Our Work: Be less like Leonard

We helped one of the UK’s largest banking groups to create a workplace where people spoke and wrote in simple English – not the strange and complex language many corporations get stuck with.

The Group had invested heavily in its cultural aspirations programme with new tools, cultural champions, guides and tools. Yet they weren’t breaking through: the styleguides were sitting on a digital shelf and being forgotten.

Our approach was not to instruct, but to entertain.
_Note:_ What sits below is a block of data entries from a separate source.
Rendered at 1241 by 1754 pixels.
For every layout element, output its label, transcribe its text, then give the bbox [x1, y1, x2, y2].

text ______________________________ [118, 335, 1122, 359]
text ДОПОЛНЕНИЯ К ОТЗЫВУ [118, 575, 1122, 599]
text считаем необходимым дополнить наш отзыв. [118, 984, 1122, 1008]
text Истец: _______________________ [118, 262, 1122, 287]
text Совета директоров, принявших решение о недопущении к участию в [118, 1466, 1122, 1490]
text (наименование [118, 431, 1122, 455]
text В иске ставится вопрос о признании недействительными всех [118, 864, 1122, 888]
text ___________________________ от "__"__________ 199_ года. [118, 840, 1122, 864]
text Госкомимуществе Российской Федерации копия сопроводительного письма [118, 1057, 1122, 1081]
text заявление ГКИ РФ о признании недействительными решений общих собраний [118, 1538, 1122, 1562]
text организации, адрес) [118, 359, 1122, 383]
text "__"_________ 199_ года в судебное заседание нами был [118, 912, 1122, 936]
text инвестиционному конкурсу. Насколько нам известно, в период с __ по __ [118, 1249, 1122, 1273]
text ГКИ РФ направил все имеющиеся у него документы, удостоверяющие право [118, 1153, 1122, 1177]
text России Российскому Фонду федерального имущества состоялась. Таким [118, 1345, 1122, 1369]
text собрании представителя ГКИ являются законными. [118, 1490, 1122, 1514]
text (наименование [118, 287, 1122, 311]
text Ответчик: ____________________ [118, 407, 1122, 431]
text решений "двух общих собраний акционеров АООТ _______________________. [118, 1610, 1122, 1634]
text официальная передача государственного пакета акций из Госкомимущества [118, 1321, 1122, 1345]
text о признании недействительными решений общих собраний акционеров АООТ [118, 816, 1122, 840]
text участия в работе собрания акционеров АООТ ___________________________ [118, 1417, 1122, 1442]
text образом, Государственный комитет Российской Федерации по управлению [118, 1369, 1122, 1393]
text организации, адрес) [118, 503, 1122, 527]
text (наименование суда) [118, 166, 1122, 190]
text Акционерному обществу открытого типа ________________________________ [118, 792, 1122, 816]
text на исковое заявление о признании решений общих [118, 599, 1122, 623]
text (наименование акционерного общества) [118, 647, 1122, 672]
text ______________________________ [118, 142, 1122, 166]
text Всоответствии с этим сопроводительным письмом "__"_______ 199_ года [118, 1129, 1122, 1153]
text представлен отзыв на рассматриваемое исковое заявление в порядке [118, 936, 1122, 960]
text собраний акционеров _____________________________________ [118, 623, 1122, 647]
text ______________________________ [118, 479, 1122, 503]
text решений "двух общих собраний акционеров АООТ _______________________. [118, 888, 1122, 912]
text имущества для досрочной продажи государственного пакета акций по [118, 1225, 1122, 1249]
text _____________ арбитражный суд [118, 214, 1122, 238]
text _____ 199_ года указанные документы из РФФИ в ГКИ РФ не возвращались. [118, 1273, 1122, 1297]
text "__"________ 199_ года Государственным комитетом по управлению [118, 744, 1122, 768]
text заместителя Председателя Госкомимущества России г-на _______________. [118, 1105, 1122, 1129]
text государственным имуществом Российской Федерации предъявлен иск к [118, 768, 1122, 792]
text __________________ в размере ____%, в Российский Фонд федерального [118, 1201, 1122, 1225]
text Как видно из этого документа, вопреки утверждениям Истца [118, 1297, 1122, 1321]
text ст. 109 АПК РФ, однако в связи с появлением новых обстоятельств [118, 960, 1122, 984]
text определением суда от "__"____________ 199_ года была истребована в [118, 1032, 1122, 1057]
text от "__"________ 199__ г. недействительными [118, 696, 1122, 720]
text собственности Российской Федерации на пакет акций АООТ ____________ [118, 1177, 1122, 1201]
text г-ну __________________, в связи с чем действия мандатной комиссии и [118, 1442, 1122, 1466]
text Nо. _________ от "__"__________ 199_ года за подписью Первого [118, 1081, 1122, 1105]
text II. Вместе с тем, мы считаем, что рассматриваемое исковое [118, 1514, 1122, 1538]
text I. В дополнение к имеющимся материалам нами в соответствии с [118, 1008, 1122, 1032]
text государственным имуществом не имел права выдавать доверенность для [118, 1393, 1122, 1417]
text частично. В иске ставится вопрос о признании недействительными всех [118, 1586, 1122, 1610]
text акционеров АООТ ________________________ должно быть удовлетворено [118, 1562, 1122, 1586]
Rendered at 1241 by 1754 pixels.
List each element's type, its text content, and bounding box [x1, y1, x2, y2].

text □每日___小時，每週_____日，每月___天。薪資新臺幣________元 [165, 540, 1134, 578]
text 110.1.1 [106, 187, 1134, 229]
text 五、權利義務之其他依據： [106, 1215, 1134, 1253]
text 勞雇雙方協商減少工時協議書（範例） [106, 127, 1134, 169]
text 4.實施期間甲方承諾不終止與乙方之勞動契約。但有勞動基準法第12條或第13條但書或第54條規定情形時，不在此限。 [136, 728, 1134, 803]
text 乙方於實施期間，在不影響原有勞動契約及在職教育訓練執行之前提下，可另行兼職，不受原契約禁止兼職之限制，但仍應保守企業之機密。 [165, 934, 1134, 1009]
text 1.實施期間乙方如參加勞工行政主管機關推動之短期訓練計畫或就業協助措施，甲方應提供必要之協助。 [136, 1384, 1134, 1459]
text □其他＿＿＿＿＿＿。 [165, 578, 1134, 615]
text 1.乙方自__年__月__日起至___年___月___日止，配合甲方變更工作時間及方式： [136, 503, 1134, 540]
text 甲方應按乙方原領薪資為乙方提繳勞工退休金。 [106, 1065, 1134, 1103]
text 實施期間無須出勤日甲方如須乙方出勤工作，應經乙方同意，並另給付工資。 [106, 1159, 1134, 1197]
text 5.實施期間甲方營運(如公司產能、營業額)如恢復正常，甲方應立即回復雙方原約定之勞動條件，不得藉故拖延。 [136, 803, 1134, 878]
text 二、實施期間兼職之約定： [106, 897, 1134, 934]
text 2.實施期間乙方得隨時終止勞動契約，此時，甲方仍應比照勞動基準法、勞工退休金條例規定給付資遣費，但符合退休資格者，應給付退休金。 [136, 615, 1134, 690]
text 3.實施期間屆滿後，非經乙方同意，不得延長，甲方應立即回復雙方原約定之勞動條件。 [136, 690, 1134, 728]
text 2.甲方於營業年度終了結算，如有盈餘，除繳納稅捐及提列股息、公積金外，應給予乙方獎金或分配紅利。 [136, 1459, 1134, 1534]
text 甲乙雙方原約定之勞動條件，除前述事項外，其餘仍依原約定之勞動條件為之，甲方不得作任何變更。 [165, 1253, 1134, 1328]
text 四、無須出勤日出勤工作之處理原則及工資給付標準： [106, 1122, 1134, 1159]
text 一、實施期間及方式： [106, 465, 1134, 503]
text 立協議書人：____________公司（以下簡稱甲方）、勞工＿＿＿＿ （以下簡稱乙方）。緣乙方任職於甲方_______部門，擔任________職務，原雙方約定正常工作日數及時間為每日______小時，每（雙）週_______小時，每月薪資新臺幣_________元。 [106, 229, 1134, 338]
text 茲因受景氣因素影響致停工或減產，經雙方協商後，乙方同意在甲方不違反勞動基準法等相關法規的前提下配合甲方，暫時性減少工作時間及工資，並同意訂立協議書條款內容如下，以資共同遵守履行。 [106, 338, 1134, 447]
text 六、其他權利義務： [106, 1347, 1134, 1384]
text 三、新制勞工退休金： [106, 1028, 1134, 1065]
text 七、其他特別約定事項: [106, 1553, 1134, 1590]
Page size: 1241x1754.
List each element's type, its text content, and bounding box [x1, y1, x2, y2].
So we created Leonard The Leader, the guy nobody wanted to be like: a verbose, self-absorbed and somewhat tragic figure whom everybody would recognise and grow to love, even if he served as a counter-example of how to communicate clearly and succinctly.

We wrote a poem, created a series of materials for use online, and even had Leonard’s squad of wannabe’s attending events with bowler hats and moustaches.

❧ The Sad Tale of Leonard 

 

Spare a thought, dear reader
For poor Leonard the Leader
Whose writing was florid and wordy.

He used lengthy words
And not enough verbs
And instead of three words, he used thirty.

Leonard cranked out his prose
Like a burst water hose
Filled with phrases conducive to seizures

But what Lenny forgot
Was that his writing was not
For himself, but his long-suffering readers.

Their attention would flitter
Quite distracted by Twitter
While he wrongly assumed they were captive

One by one, they would tire
Throw his notes in the fire
And turn to things far more attractive.

So – the lesson to learn
From Leonard’s sad turn
Is a motto for any good scribe:

“Keep it short, sharp and snappy …
Keep your busy readers happy …
And use the Group’s Tone of Voice Guide!”